2. The Bucket Strategy (Indian Style)

  • Bucket 1: 2-3 years expenses in Fixed Deposits/Liquid Funds
  • Bucket 2: 5-7 years in Conservative Hybrid Funds/Debt Funds
  • Bucket 3: Remaining in Equity Mutual Funds

3. Sequence Risk Insurance

  • Senior Citizen Savings Scheme (SCSS): Guaranteed 8.2% for 5 years
  • Pradhan Mantri Vaya Vandana Yojana: Guaranteed 7.4% pension
  • Bank FDs: Despite lower returns, they provide sequence protection

4. Geographic Diversification

Don't put all your retirement eggs in the Indian market basket:

  • International equity funds (up to 20% allocation)
  • Gold ETFs (5-10% allocation)
  • Real estate (but be mindful of liquidity)

Red Flags in Indian Financial Advice

Run away from any advisor who:

  • Shows only linear growth projections
  • Dismisses sequence risk as "theoretical"
  • Promises specific returns without discussing volatility
  • Suggests withdrawal rates above 6% without risk mitigation
  • Focuses only on accumulation, not decumulation strategies

The Regulatory Gap

SEBI mandates risk disclosures for mutual funds, but sequence of returns risk is barely mentioned. The standard disclaimer "mutual fund investments are subject to market risks" doesn't capture the specific danger of poor early returns during retirement.

This regulatory blind spot leaves millions of Indian investors vulnerable.

What You Must Do Now

1. Stress-Test Your Retirement Plan

Ask your advisor: "What happens if the market falls 40% in my first year of retirement?" If they can't answer with specific numbers, find a new advisor.

2. Build Sequence Buffers

  • Keep 3-5 years of expenses in guaranteed instruments
  • Plan flexible withdrawal strategies
  • Consider annuities for basic expense coverage

3. Reframe Your Risk Tolerance

Your risk tolerance isn't just about market volatility—it's about sequence risk. A 30% market fall hurts differently at 35 vs 65.

4. Plan for Longevity

With increasing life expectancy, Indian retirees need 25-30 year withdrawal strategies. Sequence risk compounds over time.

The Uncomfortable Truth

The mutual fund industry's growth story is built on the SIP narrative. But SIPs solve accumulation problems, not decumulation risks. And that's where most investors will face their greatest challenge.

Your retirement security depends on understanding that averages are meaningless when the sequence goes wrong. The 12% CAGR that built your wealth can become the 12% average that destroys it—if the bad years come at the wrong time.

The Bottom Line

The next time someone shows you a linear SIP projection, ask them about sequence of returns risk.
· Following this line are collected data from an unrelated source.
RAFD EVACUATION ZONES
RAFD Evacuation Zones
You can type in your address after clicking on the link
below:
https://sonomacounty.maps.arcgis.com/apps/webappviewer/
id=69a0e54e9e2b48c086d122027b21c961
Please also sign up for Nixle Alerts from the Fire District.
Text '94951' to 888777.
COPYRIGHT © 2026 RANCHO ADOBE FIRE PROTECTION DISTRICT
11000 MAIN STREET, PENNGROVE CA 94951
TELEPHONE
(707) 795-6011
If they change the subject or seem confused, you know you're talking to the wrong person.

Indian investors deserve better than pretty charts and false promises. Your retirement is too important to base on the dangerous myth of linear returns.
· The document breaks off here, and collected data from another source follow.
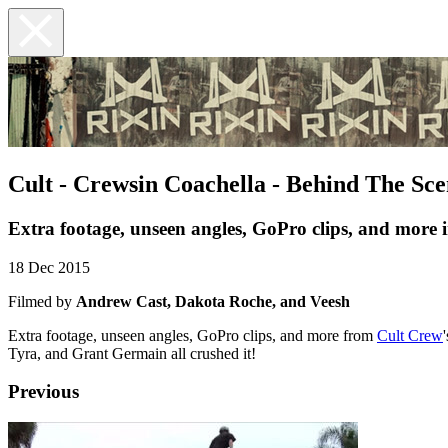
Cult - Crewsin Coachella - Behind The Sce
Extra footage, unseen angles, GoPro clips, and more 
18 Dec 2015
Filmed by
Andrew Cast, Dakota Roche, and Veesh
Extra footage, unseen angles, GoPro clips, and more from
Cult Crew
Tyra, and Grant Germain all crushed it!
Previous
The math is unforgiving. The market doesn't care about your retirement timeline. But with proper planning, you can protect yourself from sequence risk and secure your financial future.

In the Indian context, sequence of returns risk isn't just about portfolio theory—it's about whether you can afford your medications at 75. Plan accordingly.


Sequence of returns risk affects every Indian investor, whether you're doing SIPs in mutual funds or planning retirement withdrawals. Don't let linear thinking destroy decades of disciplined investing.